→ Sayfa metni

****

|

İyi ki varsın Eren bu senin hikayen

Trabzon Maçka’da, 2017 yılında, Jandarma ve terör örgütü PKK’nın girdiği çatışmada şehit olan Eren Bülbül ve Jandarma Astsubay Kıdemli Başçavuş Ferhat Gedik’in hayatı beyaz perdeye aktarılıyor. Eren’i canlandıran Rahman Beşel, “ Aynı yörenin çocukları olduğumuz için rolümde zorlanmadım” diyor.

Halime Kirazlı
00:00 - 15/08/2021 Pazar
Güncelleme: 06:01 - 14/08/2021 Cumartesi
Yeni Şafak
Maçka’da filmin ikinci fragman gösterimi de gerçekleşti.
Maçka’da filmin ikinci fragman gösterimi de gerçekleşti.

Şehit Eren Bülbül ve Ferhat Gedik’in yaşamını konu alan 5 Mayıs’ta çekimlerine başlanan “Kesişme: İyi Ki Varsın Eren” filminde sona yaklaşıldı. Yönetmenliğini Özer Feyzioğlu’nun yaptığı, başrollerini İsmail Hacıoğlu ve Rahman Beşel’in paylaştığı filmin 29 Ekim’de gösterime girmesi planlanıyor. Maçka’da düzenlenen anma töreninin ardından yapılan basın toplantısında konuşan TRT Genel Müdürü Mehmet Zahid Sobacı, “Şehitlerimiz Eren Bülbül ve Şehit Jandarma Astsubay Kıdemli Başçavuş Ferhat Gedik’i dünyanın kalp hafızasına mühürlemek için yola çıktık” dedi.

Yaklaşık bir yıllık bir emeğin ürünü olan “Kesişme; İyi Ki Varsın Eren”in çekimleri 6 farklı ilde gerçekleşti. Geniş bir ekiple titiz bir çalışmanın yürütüldüğü projede, hüzün, gurur, mutluluk aynı anda yaşanıyor. Maçka’da ziyaret ettiğimiz oyuncu ve set ekibinin duygu ve görüşleri, filme dair ipuçlarını şimdiden bizlere veriyor.

****

→ Sağlanan bilgiler
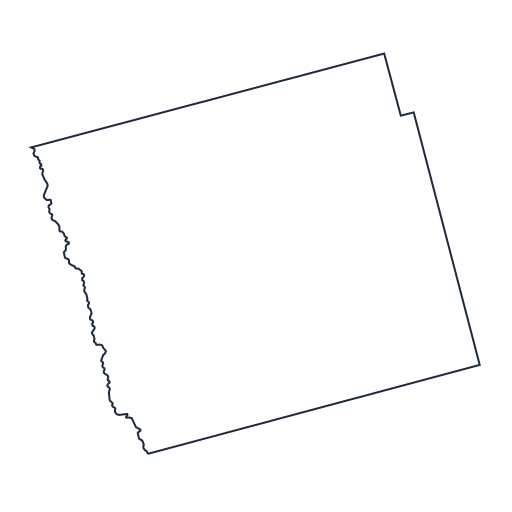 the district of Traill, North Dakota, United States of America, rotated 165°
{"feature_id": "52423323B89415908777335", "entity_name": "Traill", "entity_type": "district", "adm_level": 2, "iso_a3": "USA", "parent_name": "United States of America", "parent_adm1": "North Dakota", "projection": "natural_earth1", "projection_center": [-96.868, 47.455], "detail": "fine", "context": "isolated", "style": "outline", "palette": "slate", "viewbox_px": 512, "rotation_deg": 165, "n_neighbors": 0, "source": "geoboundaries", "source_scale": "gbopen_adm2", "svg_char_len": 2735}
<svg xmlns="http://www.w3.org/2000/svg" viewBox="0 0 512 512"><g transform="rotate(165 256 256)"><path d="M79.8,418.4L445.1,419.1L442.7,417.0L442.4,416.3L442.4,415.5L442.9,414.5L444.3,412.8L444.4,411.6L444.0,409.8L441.2,407.8L441.0,407.2L441.4,406.0L441.3,405.5L440.3,404.0L440.7,403.2L440.9,401.7L440.5,400.8L439.8,400.5L439.8,399.6L440.1,398.6L441.4,398.1L441.9,396.8L441.5,396.0L439.8,395.5L439.4,394.7L440.0,392.6L441.1,391.0L441.2,389.9L440.4,384.5L438.9,380.1L439.0,377.8L445.5,369.2L445.5,367.2L443.8,364.4L443.1,364.0L440.7,363.8L439.8,363.2L440.1,359.8L440.6,359.3L443.1,358.4L443.6,357.5L443.8,356.7L443.3,354.5L444.2,352.8L444.2,351.1L443.6,350.2L442.3,349.2L442.2,348.2L443.8,345.5L443.3,343.4L441.0,341.7L438.9,337.8L438.3,335.4L439.3,331.6L438.8,330.4L437.2,329.8L436.5,328.9L435.8,327.5L435.7,324.7L434.0,322.7L434.1,321.9L435.7,321.2L436.2,320.2L436.0,319.5L434.2,318.5L433.2,317.3L433.8,316.2L436.0,315.9L437.2,314.7L438.0,311.2L440.7,309.3L440.9,305.0L440.9,303.9L440.3,303.0L438.1,301.7L437.8,300.2L438.4,297.5L438.3,297.0L436.5,295.0L433.8,292.9L433.8,291.6L433.4,290.7L430.6,289.6L428.4,286.6L428.3,286.0L428.8,284.5L428.8,284.0L427.4,283.2L427.0,282.7L427.0,281.6L427.8,280.6L429.7,279.3L430.2,277.7L429.1,276.6L428.9,275.5L429.0,274.6L430.4,272.2L429.4,270.5L429.6,269.4L431.0,266.9L431.0,266.1L429.8,263.0L429.9,258.6L430.5,257.2L430.6,256.4L429.7,255.2L429.5,254.2L429.7,253.2L431.0,252.1L431.4,249.8L429.7,247.1L429.6,244.0L430.0,242.6L431.9,240.4L432.6,238.5L432.4,237.5L430.6,236.0L430.4,235.3L430.4,234.3L430.7,233.7L431.8,233.0L432.0,231.8L431.9,231.0L430.4,229.7L430.4,229.0L430.7,227.8L431.3,227.1L434.4,224.4L434.3,223.1L434.3,222.6L433.4,221.2L433.4,219.3L433.6,217.1L434.4,216.3L434.6,215.4L434.4,214.6L433.5,213.6L433.3,211.8L432.9,211.4L430.4,211.0L428.6,210.3L427.6,209.2L427.4,206.9L425.7,203.5L425.7,202.7L426.7,201.4L428.1,200.3L429.2,200.0L432.6,195.1L432.4,194.1L431.6,193.3L431.4,191.9L432.7,190.0L432.9,188.6L432.8,188.1L431.6,186.9L431.5,186.0L431.7,185.4L432.8,184.2L433.2,182.7L432.4,181.2L430.7,179.7L430.0,178.2L430.0,177.3L431.0,175.9L431.3,174.6L431.1,174.0L430.3,173.7L430.0,172.3L430.2,171.5L431.5,171.2L433.2,169.3L433.0,168.1L431.9,167.1L431.6,165.3L433.4,162.5L434.6,155.1L434.2,153.5L432.6,151.0L432.8,149.9L433.5,149.4L433.7,148.6L433.1,147.2L432.1,146.4L431.3,145.3L432.5,142.3L432.2,140.5L431.2,139.0L429.3,137.9L421.4,136.8L421.2,135.9L423.0,134.4L423.2,133.9L423.1,133.5L419.8,132.6L418.0,131.6L416.3,121.9L412.6,118.2L412.9,117.2L415.0,116.4L416.0,115.7L416.3,110.2L416.0,109.4L413.6,107.2L413.2,102.8L414.3,100.8L414.4,99.4L413.5,97.2L412.0,95.5L411.9,94.0L411.2,92.9L68.1,92.9L66.5,353.9L79.8,354.1L79.8,418.4Z" fill="none" stroke="#1e293b" stroke-width="2"/></g></svg>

****

→ Görevin amacı
Sayfa metnini iki cümlede özetleyin.

→ Görev sonucu
Özer Feyzioğlu'nun yönettiği, başrollerini İsmail Hacıoğlu ile Rahman Beşel'in paylaştığı "Kesişme: İyi Ki Varsın Eren" filmi, 2017'de Trabzon Maçka'da Jandarma ile terör örgütü PKK arasındaki çatışmada şehit olan Eren Bülbül ile Jandarma Astsubay Kıdemli Başçavuş Ferhat Gedik'in hayatını anlatıyor ve çekimlerinde sona yaklaşıldı. Çekimleri 5 Mayıs'ta başlayıp 6 farklı ilde yapılan filmin 29 Ekim'de gösterime girmesi planlanıyor; Maçka'da filmin ikinci fragman gösterimi de gerçekleşti.